Un atentado con explosivos ocurrido el sábado 25 de abril en la vía Panamericana, a la altura del municipio de Cajibío (Cauca), dejó al menos 14 personas muertas y cerca de 38 heridas, incluyendo menores de edad. La explosión, provocada por un cilindro bomba que impactó un vehículo de transporte público, causó destrucción total en varios automotores y generó escenas de caos en una de las carreteras más importantes del suroccidente colombiano.

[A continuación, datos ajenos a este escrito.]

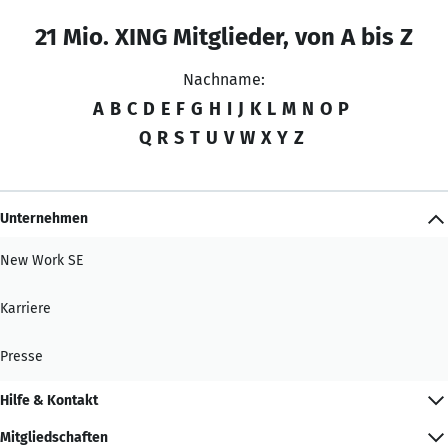
21 Mio. XING Mitglieder, von A bis Z
Nachname:
A
B
C
D
E
F
G
H
I
J
K
L
M
N
O
P
Q
R
S
T
U
V
W
X
Y
Z
Unternehmen
New Work SE
Karriere
Presse
Hilfe & Kontakt
Mitgliedschaften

Según las primeras investigaciones, el ataque habría sido perpetrado por disidencias de las FARC vinculadas al Estado Mayor Central, bajo el mando de alias “Iván Mordisco”, específicamente por estructuras como la columna Jaime Martínez. Autoridades indicaron que el artefacto fue activado en medio del tránsito de vehículos civiles, lo que aumentó el número de víctimas. El presidente Gustavo Petro calificó el hecho como un acto terrorista y anunció acciones judiciales internacionales contra los responsables. El atentado se enmarca en una escalada de violencia en el suroccidente del país, donde en días recientes también se han registrado ataques en Cali, Palmira y otras zonas del Cauca. Además, se reportó que el hecho pudo estar precedido por retenes ilegales instalados por grupos armados en la zona, lo que evidencia el control territorial que mantienen estas estructuras en corredores estratégicos. La vía Panamericana, clave para la economía regional, ha quedado afectada tanto en movilidad como en seguridad.
Tras la tragedia, autoridades locales implementaron medidas como ley seca, restricciones de movilidad y suspensión de eventos públicos, mientras el Gobierno ofreció recompensas para dar con los responsables. La red hospitalaria del Cauca entró en alerta máxima por la cantidad de heridos, y líderes políticos reaccionaron en medio del contexto preelectoral, aumentando la tensión por la seguridad en el país.